Tamaulipas jackrabbit

Scientific classification
- Kingdom: Animalia
- Phylum: Chordata
- Class: Mammalia
- Order: Lagomorpha
- Family: Leporidae
- Genus: Lepus
- Species: L. altamirae
- Binomial name: Lepus altamirae E. W. Nelson, 1904
- Synonyms: Lepus californicus altamirae

= Tamaulipas jackrabbit =

- Authority: E. W. Nelson, 1904
- Synonyms: Lepus californicus altamirae

Species of hare endemic to the Gulf Coast of Mexico

The Tamaulipas jackrabbit (Lepus altamirae), also known as the Tamaulipas white-sided jackrabbit, is a species of hare endemic to the Gulf Coast of Mexico.

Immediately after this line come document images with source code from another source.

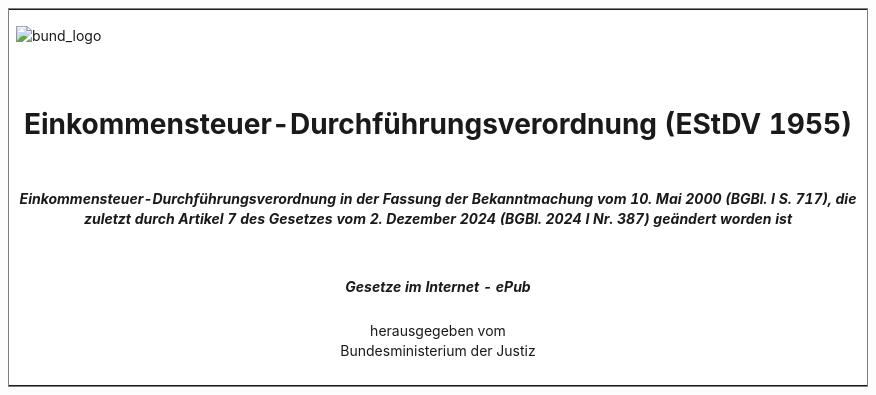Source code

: <span id="DECKBLATT.html"></span>

<table border="0" frame="border" width="100%">

<tr valign="top">

<td align="left">

![bund\_logo](BfJ_2021_Web_de_de.gif)

</td>

<td align="right">

 

</td>

</tr>

<tr align="center" valign="middle">

<td colspan="2">

# Einkommensteuer-Durchführungsverordnung (EStDV 1955)

</td>

</tr>

<tr align="center" valign="middle">

<td colspan="2">

##### Einkommensteuer-Durchführungsverordnung in der Fassung der Bekanntmachung vom 10. Mai 2000 (BGBl. I S. 717), die zuletzt durch Artikel 7 des Gesetzes vom 2. Dezember 2024 (BGBl. 2024 I Nr. 387) geändert worden ist

</td>

</tr>

<tr align="center" valign="middle">

<td colspan="2">

  
  

##### Gesetze im Internet - ePub  
  
herausgegeben vom  
Bundesministerium der Justiz

</td>

</tr>

<tr align="center" valign="bottom">

<td colspan="2">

== Taxonomy and evolution ==
It was formerly thought to be a subspecies of the black-tailed jackrabbit (L. californicus), but genetic analysis found it to represent a distinct species that was actually most closely related to the Tehuantepec jackrabbit (L. flavigularis), with this clade being sister to a clade containing the black-tailed and antelope (L. alleni) jackrabbits, with the white-sided jackrabbit (L. callotis) being basal to both clades. It was thus reinstated as a separate species, and these results were later followed by the American Society of Mammalogists. The distribution of L. callotis, L. flavigularis, L. alleni, and L. altamirae in fragmented tropic-subtropic habitats seems to reflect a group that once had a wider range throughout the Americas prior to the Pleistocene, with climate change and the arrival of the black-tailed jackrabbit isolating these species in tropic-subtropic habitats.

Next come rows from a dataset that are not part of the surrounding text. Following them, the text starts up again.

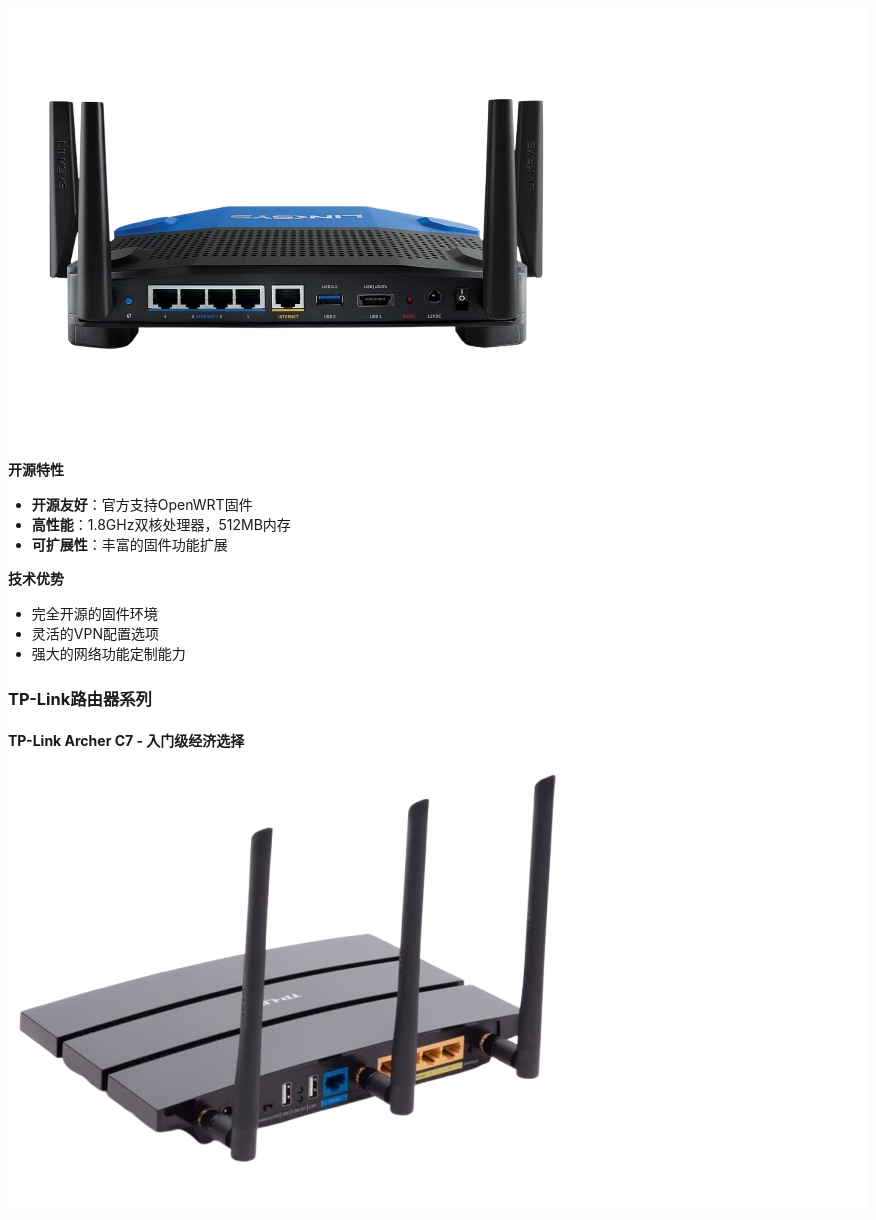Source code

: ![WRT3200ACM](images/路由器翻墙详细教程/image-5.png)

**开源特性**
- **开源友好**：官方支持OpenWRT固件
- **高性能**：1.8GHz双核处理器，512MB内存
- **可扩展性**：丰富的固件功能扩展

**技术优势**
- 完全开源的固件环境
- 灵活的VPN配置选项
- 强大的网络功能定制能力

### TP-Link路由器系列

#### TP-Link Archer C7 - 入门级经济选择

![Archer C7](images/路由器翻墙详细教程/image-6.png)
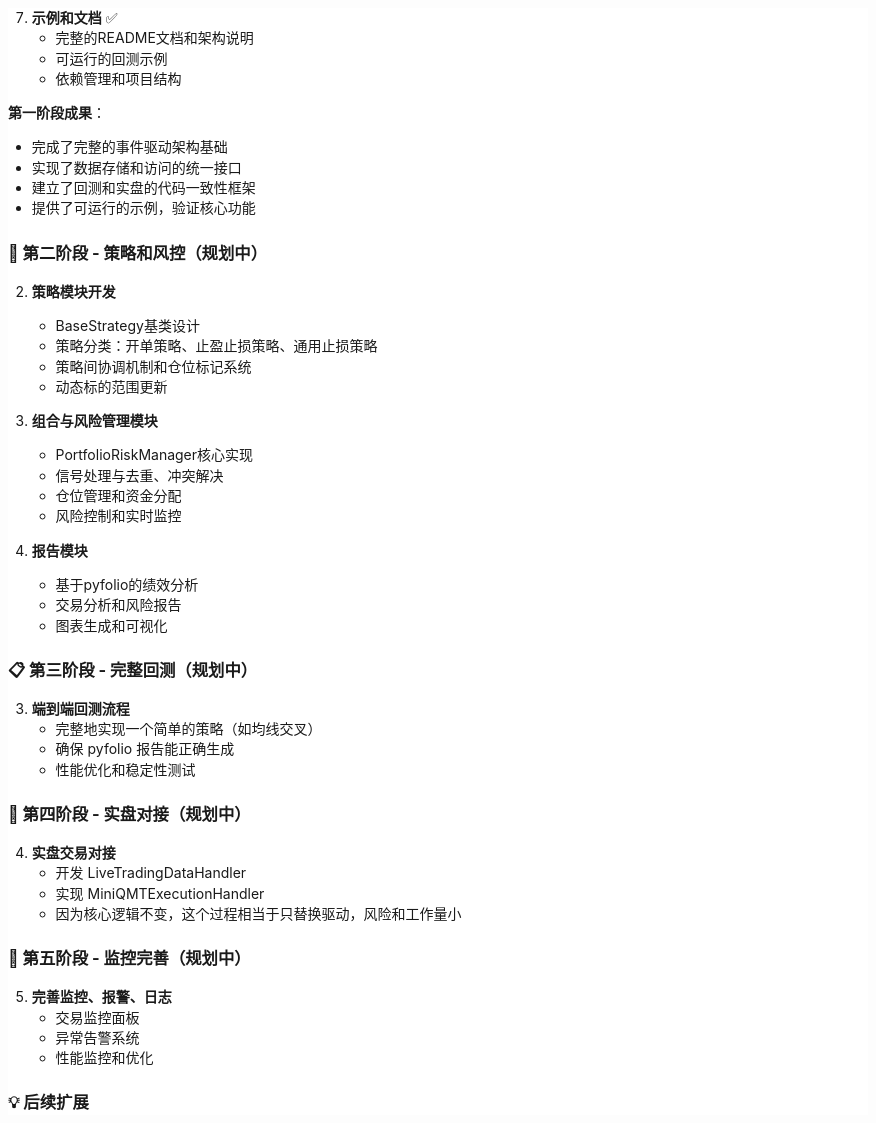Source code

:7. **示例和文档** ✅
   - 完整的README文档和架构说明
   - 可运行的回测示例
   - 依赖管理和项目结构

**第一阶段成果**：
- 完成了完整的事件驱动架构基础
- 实现了数据存储和访问的统一接口
- 建立了回测和实盘的代码一致性框架
- 提供了可运行的示例，验证核心功能

### 🚧 第二阶段 - 策略和风控（规划中）

2. **策略模块开发**
   - BaseStrategy基类设计
   - 策略分类：开单策略、止盈止损策略、通用止损策略
   - 策略间协调机制和仓位标记系统
   - 动态标的范围更新

3. **组合与风险管理模块**
   - PortfolioRiskManager核心实现
   - 信号处理与去重、冲突解决
   - 仓位管理和资金分配
   - 风险控制和实时监控

4. **报告模块**
   - 基于pyfolio的绩效分析
   - 交易分析和风险报告
   - 图表生成和可视化

### 📋 第三阶段 - 完整回测（规划中）

3. **端到端回测流程**
   - 完整地实现一个简单的策略（如均线交叉）
   - 确保 pyfolio 报告能正确生成
   - 性能优化和稳定性测试

### 🎯 第四阶段 - 实盘对接（规划中）

4. **实盘交易对接**
   - 开发 LiveTradingDataHandler 
   - 实现 MiniQMTExecutionHandler
   - 因为核心逻辑不变，这个过程相当于只替换驱动，风险和工作量小

### 🔧 第五阶段 - 监控完善（规划中）

5. **完善监控、报警、日志**
   - 交易监控面板
   - 异常告警系统
   - 性能监控和优化

### 💡 后续扩展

== Range, habitat, and threats ==
It has a very small range, being found from the coastal plain of southern Tamaulipas south to extreme north Veracruz and west to the eastern border of San Luis Potosí. It is an endemic of the Tamaulipan mezquital ecosystem. The first specimens of the species were found in 1898 in a scrubland consisting primarily of guava (Psidium guajava), mesquites (Prosopis juliflora), acacias, and cactuses of various species. No other specimens have been collected since, and it has been feared that the species has at least suffered a significant reduction in range similar to that faced by L. flavigularis and L. callotis, with the latter species being replaced over most of its range by L. californicus. However, a putative individual was photographed with a trail camera near the Laguna Madre in 2016, with the images being posted to Facebook and Twitter. In addition, another putative individual was photographed in Soto la Marina in 2014, with the images being posted to iNaturalist and initially identified as a black-tailed jackrabbit. These sightings indicate that L. altamirae may still be extant despite the threats it faces. In 2022, a paper reporting on photographic sightings in 2016 and 2021 confirmed the persistence of the species, and also found it to inhabit northeastern San Luis Potosi, a region where it was previously not known; the presence of the species here may be related to land use change.